▶ _What is needed_: How many lines in the records below contain the string "Visa"? Reply with the number alone.

- - -

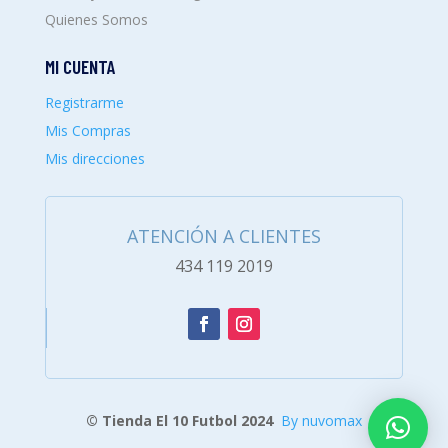
Quienes Somos
MI CUENTA
Registrarme
Mis Compras
Mis direcciones
ATENCIÓN A CLIENTES
434 119 2019
© Tienda El 10 Futbol 2024
By nuvomax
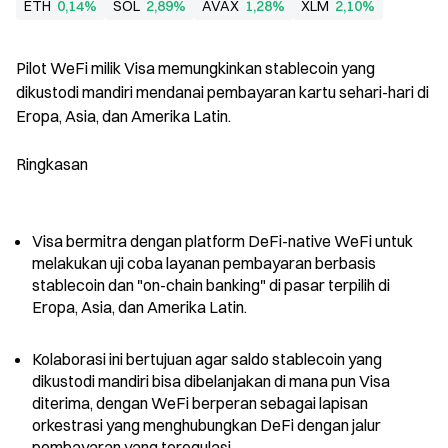
ETH
0,14%
SOL
2,89%
AVAX
1,28%
XLM
2,10%
Pilot WeFi milik Visa memungkinkan stablecoin yang 
dikustodi mandiri mendanai pembayaran kartu sehari-hari di 
Eropa, Asia, dan Amerika Latin.
Ringkasan
Visa bermitra dengan platform DeFi-native WeFi untuk 
melakukan uji coba layanan pembayaran berbasis 
stablecoin dan "on-chain banking" di pasar terpilih di 
Eropa, Asia, dan Amerika Latin.
Kolaborasi ini bertujuan agar saldo stablecoin yang 
dikustodi mandiri bisa dibelanjakan di mana pun Visa 
diterima, dengan WeFi berperan sebagai lapisan 
orkestrasi yang menghubungkan DeFi dengan jalur 
pembayaran yang teregulasi.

- - -

▶ _Solution below_: 3